= Data excerpts =

· · ·

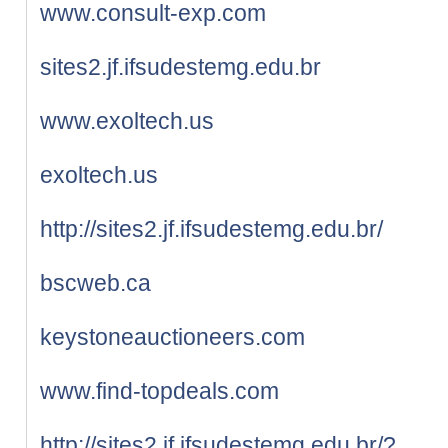
www.consult-exp.com
sites2.jf.ifsudestemg.edu.br
www.exoltech.us
exoltech.us
http://sites2.jf.ifsudestemg.edu.br/
bscweb.ca
keystoneauctioneers.com
www.find-topdeals.com
http://sites2.jf.ifsudestemg.edu.br/?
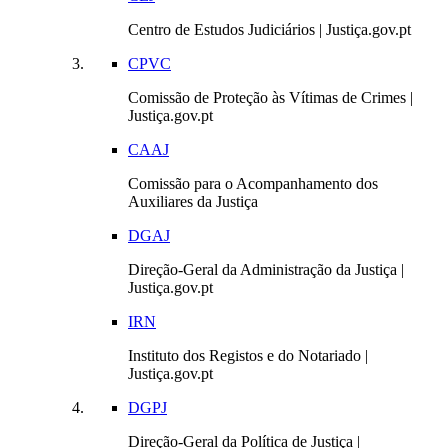
Centro de Estudos Judiciários | Justiça.gov.pt
CPVC
Comissão de Proteção às Vítimas de Crimes |
Justiça.gov.pt
CAAJ
Comissão para o Acompanhamento dos
Auxiliares da Justiça
DGAJ
Direção-Geral da Administração da Justiça |
Justiça.gov.pt
IRN
Instituto dos Registos e do Notariado |
Justiça.gov.pt
DGPJ
Direção-Geral da Política de Justiça |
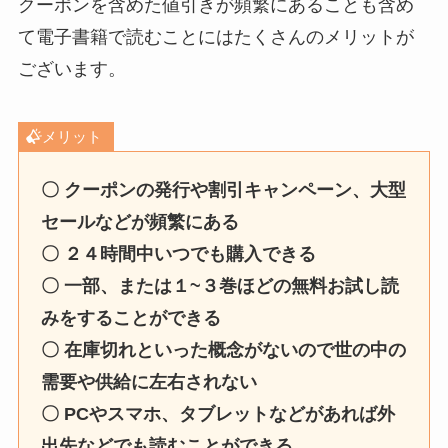
クーポンを含めた値引きが頻繁にあることも含め
て電子書籍で読むことにはたくさんのメリットが
ございます。
メリット
〇 クーポンの発行や割引キャンペーン、大型
セールなどが頻繁にある
〇 ２４時間中いつでも購入できる
〇 一部、または１~３巻ほどの無料お試し読
みをすることができる
〇 在庫切れといった概念がないので世の中の
需要や供給に左右されない
〇 PCやスマホ、タブレットなどがあれば外
出先などでも読むことができる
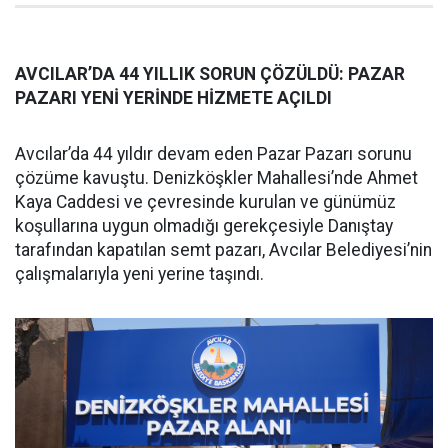
AVCILAR’DA 44 YILLIK SORUN ÇÖZÜLDÜ: PAZAR
PAZARI YENİ YERİNDE HİZMETE AÇILDI
Avcılar’da 44 yıldır devam eden Pazar Pazarı sorunu
çözüme kavuştu. Denizköşkler Mahallesi’nde Ahmet
Kaya Caddesi ve çevresinde kurulan ve günümüz
koşullarına uygun olmadığı gerekçesiyle Danıştay
tarafından kapatılan semt pazarı, Avcılar Belediyesi’nin
çalışmalarıyla yeni yerine taşındı.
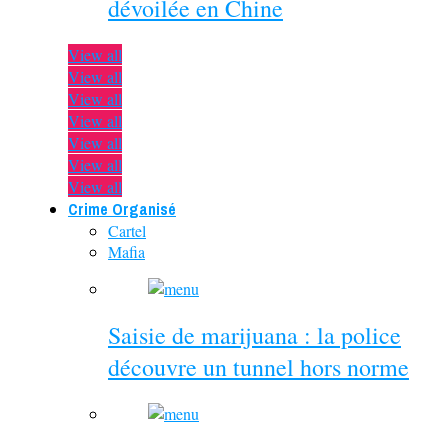
dévoilée en Chine
View all
View all
View all
View all
View all
View all
View all
Crime Organisé
Cartel
Mafia
Saisie de marijuana : la police
découvre un tunnel hors norme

· · ·

= Assigned task =
Extract every line of the data above that contains the string "Justiça", copying each such line in full.

= Solution for this task =
Centro de Estudos Judiciários | Justiça.gov.pt
Justiça.gov.pt
Auxiliares da Justiça
Direção-Geral da Administração da Justiça |
Justiça.gov.pt
Justiça.gov.pt
Direção-Geral da Política de Justiça |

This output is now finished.